Actueel
Uitspraak gerechtshof schietincident in restaurant De Lucht te Bruchem
Bron: Gerechtshof Arnhem
Datum actualiteit: 19-07-2002
Vandaag, 19 juli 2002, heeft het gerechtshof te Arnhem uitspraak
gedaan in de strafzaken betreffende het schietincident in restaurant
De Lucht te Bruchem.
Op 9 augustus 1999 heeft er een schietincident plaatsgehad in
Restaurant De Lucht te Bruchem. F.P.J. van V. en F.A.W. van V. (vader
en zoon) zijn die dag met wapens naar voornoemd restaurant gegaan en
hebben aldaar, in een overvol restaurant, geschoten. Bij dit
schietincident is één persoon gedood en een ander persoon zwaar gewond
geraakt.
Verdachte F.A.W. van V. is veroordeeld tot een gevangenisstraf voor de
duur van 10 jaar ter zake van het medeplegen van moord en het
medeplegen van poging tot moord.
Verdachte F.P.J. van V. is veroordeeld tot een gevangenisstraf voor de
duur van 15 jaren, eveneens ter zake van het medeplegen van moord en
het medeplegen van poging tot moord.
Strafbaarheid van de verdachten
Het hof heeft het door de raadsman van verdachte F.P.J. van V.
gevoerde verweer dat er sprake is geweest van noodweer(exces)
verworpen. Het hof heeft hierbij overwogen dat niet aannemelijk is
geworden dat er op 9 augustus 1999 sprake is geweest van een
onmiddellijke wederrechtelijke feitelijke aantasting van lijf,
eerbaarheid of goed of een onmiddellijk dreigend gevaar daarvoor.

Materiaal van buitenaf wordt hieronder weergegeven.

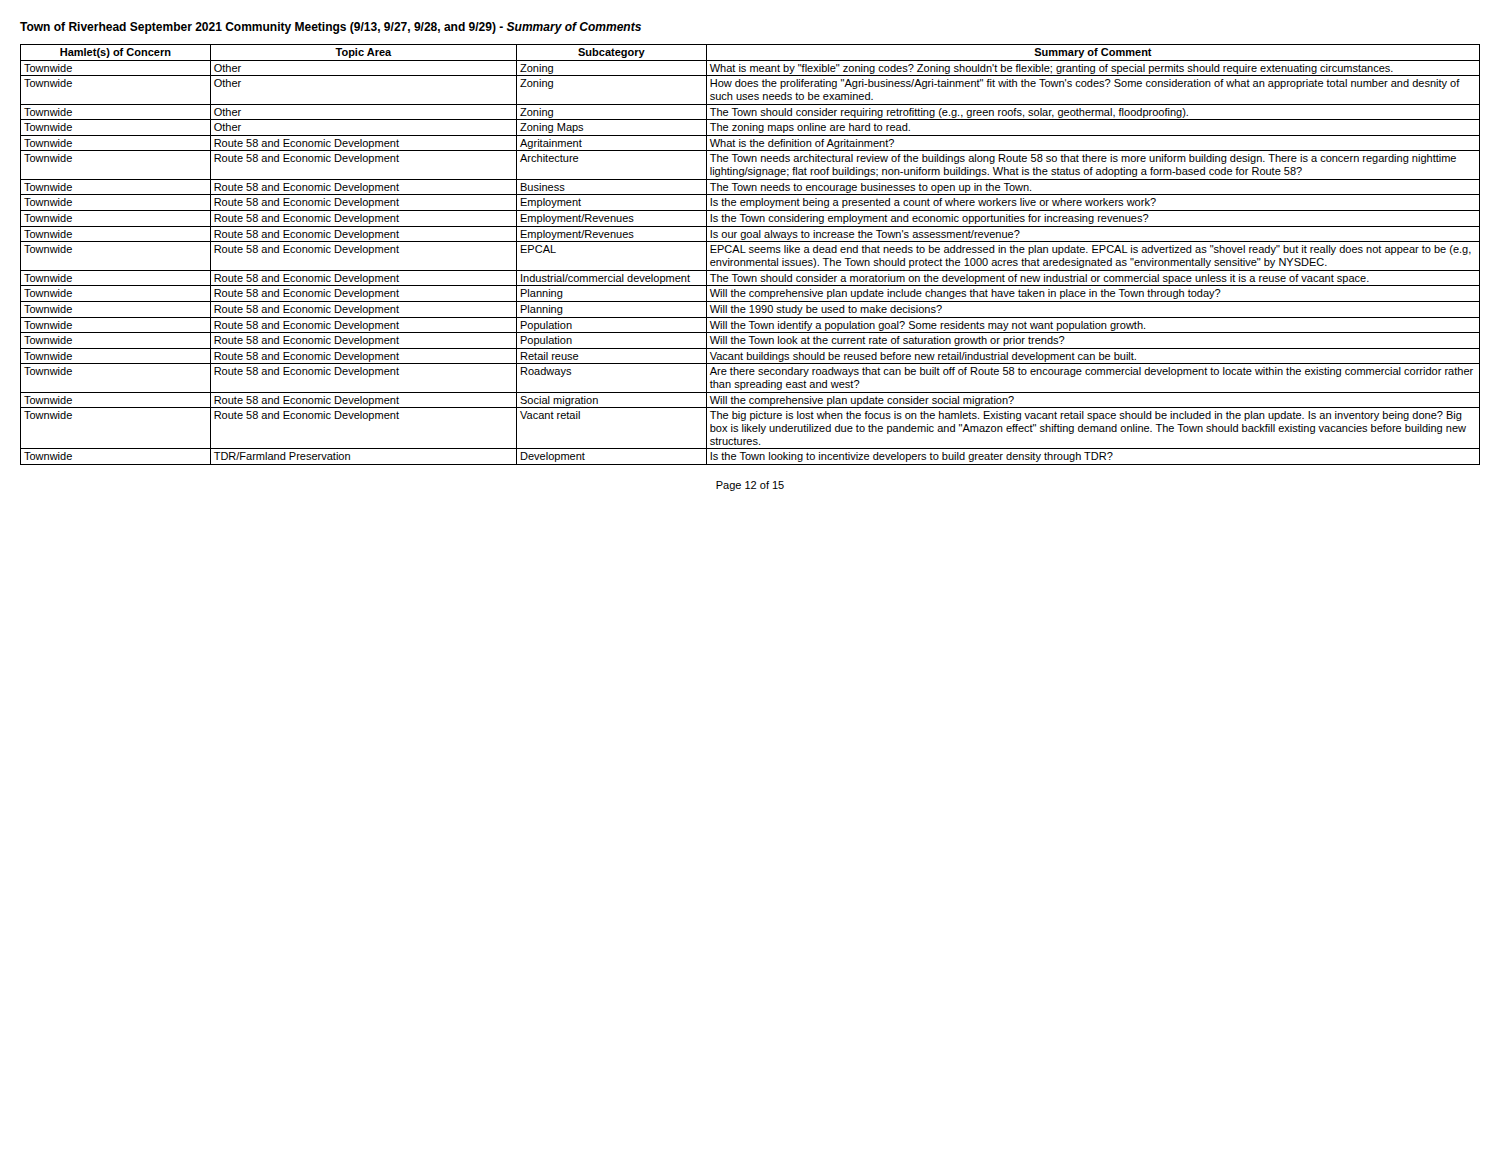Town of Riverhead September 2021 Community Meetings (9/13, 9/27, 9/28, and 9/29) - Summary of Comments
| Hamlet(s) of Concern | Topic Area | Subcategory | Summary of Comment |
| --- | --- | --- | --- |
| Townwide | Other | Zoning | What is meant by "flexible" zoning codes? Zoning shouldn't be flexible; granting of special permits should require extenuating circumstances. |
| Townwide | Other | Zoning | How does the proliferating "Agri-business/Agri-tainment" fit with the Town's codes? Some consideration of what an appropriate total number and desnity of such uses needs to be examined. |
| Townwide | Other | Zoning | The Town should consider requiring retrofitting (e.g., green roofs, solar, geothermal, floodproofing). |
| Townwide | Other | Zoning Maps | The zoning maps online are hard to read. |
| Townwide | Route 58 and Economic Development | Agritainment | What is the definition of Agritainment? |
| Townwide | Route 58 and Economic Development | Architecture | The Town needs architectural review of the buildings along Route 58 so that there is more uniform building design. There is a concern regarding nighttime lighting/signage; flat roof buildings; non-uniform buildings. What is the status of adopting a form-based code for Route 58? |
| Townwide | Route 58 and Economic Development | Business | The Town needs to encourage businesses to open up in the Town. |
| Townwide | Route 58 and Economic Development | Employment | Is the employment being a presented a count of where workers live or where workers work? |
| Townwide | Route 58 and Economic Development | Employment/Revenues | Is the Town considering employment and economic opportunities for increasing revenues? |
| Townwide | Route 58 and Economic Development | Employment/Revenues | Is our goal always to increase the Town's assessment/revenue? |
| Townwide | Route 58 and Economic Development | EPCAL | EPCAL seems like a dead end that needs to be addressed in the plan update. EPCAL is advertized as "shovel ready" but it really does not appear to be (e.g, environmental issues). The Town should protect the 1000 acres that aredesignated as "environmentally sensitive" by NYSDEC. |
| Townwide | Route 58 and Economic Development | Industrial/commercial development | The Town should consider a moratorium on the development of new industrial or commercial space unless it is a reuse of vacant space. |
| Townwide | Route 58 and Economic Development | Planning | Will the comprehensive plan update include changes that have taken in place in the Town through today? |
| Townwide | Route 58 and Economic Development | Planning | Will the 1990 study be used to make decisions? |
| Townwide | Route 58 and Economic Development | Population | Will the Town identify a population goal? Some residents may not want population growth. |
| Townwide | Route 58 and Economic Development | Population | Will the Town look at the current rate of saturation growth or prior trends? |
| Townwide | Route 58 and Economic Development | Retail reuse | Vacant buildings should be reused before new retail/industrial development can be built. |
| Townwide | Route 58 and Economic Development | Roadways | Are there secondary roadways that can be built off of Route 58 to encourage commercial development to locate within the existing commercial corridor rather than spreading east and west? |
| Townwide | Route 58 and Economic Development | Social migration | Will the comprehensive plan update consider social migration? |
| Townwide | Route 58 and Economic Development | Vacant retail | The big picture is lost when the focus is on the hamlets. Existing vacant retail space should be included in the plan update. Is an inventory being done? Big box is likely underutilized due to the pandemic and "Amazon effect" shifting demand online. The Town should backfill existing vacancies before building new structures. |
| Townwide | TDR/Farmland Preservation | Development | Is the Town looking to incentivize developers to build greater density through TDR? |
Page 12 of 15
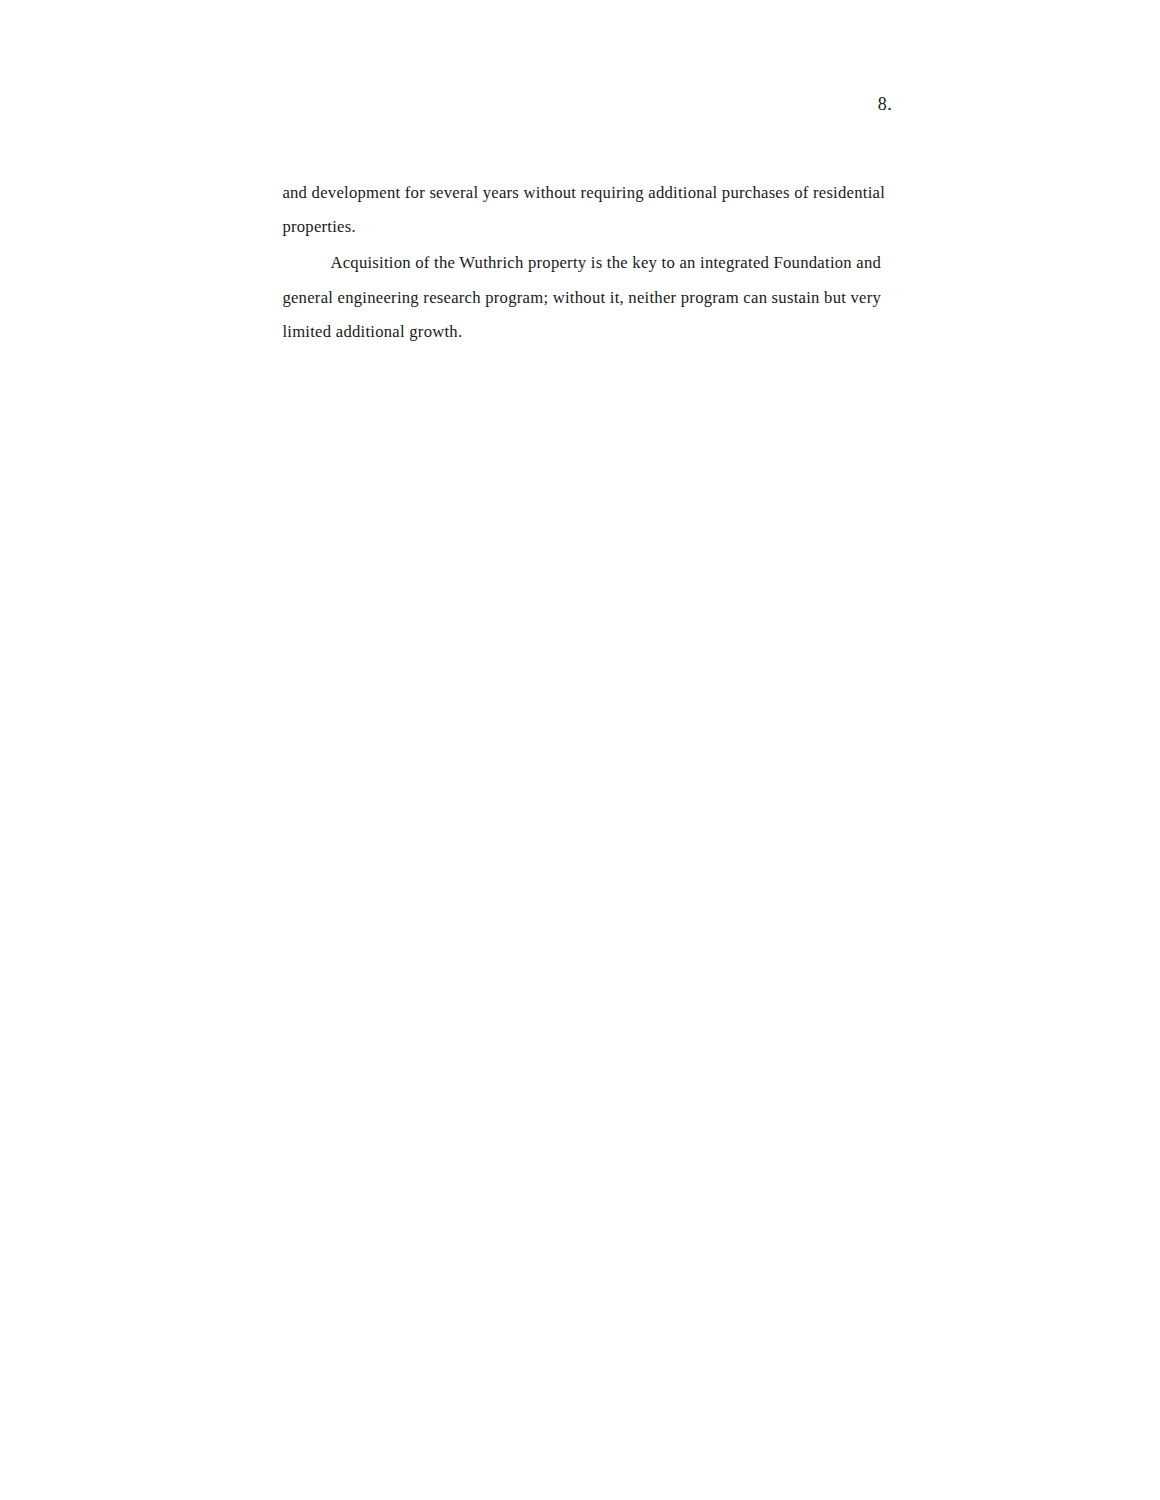8.
and development for several years without requiring additional purchases of residential properties.
Acquisition of the Wuthrich property is the key to an integrated Foundation and general engineering research program; without it, neither program can sustain but very limited additional growth.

Door en namens verdachte is betoogd dat slachtoffer A. op het moment
dat verdachte in de avond van 9 augustus 1999 samen met zijn zoon bij
het tafeltje in Restaurant De Lucht aankwam, waaraan hij en
slachtoffer V. zaten, een beweging met een arm heeft gemaakt. Deze
beweging is door verdachte F.P.J. van V. opgevat als een poging om een
vuurwapen te pakken. Mede gelet op hetgeen slachtoffer A. bij de
reconstructie heeft verklaard staat wel vast dat slachtoffer A. een
beweging met zijn arm heeft gemaakt toen hij verdachte en zijn zoon
het tafeltje, zag naderen. Naar het oordeel van het hof staat echter
vast dat die beweging een schrikreactie was op de onverwachte
confrontatie met de vuurwapens die verdachte en zijn zoon op hem en
slachtoffer V. richtten.
Niet aannemelijk is geworden dat slachtoffer A. bezig was een
vuurwapen te pakken, waarbij het hof in aanmerking neemt dat niet is
gebleken dat slachtoffer A. over een vuurwapen beschikte.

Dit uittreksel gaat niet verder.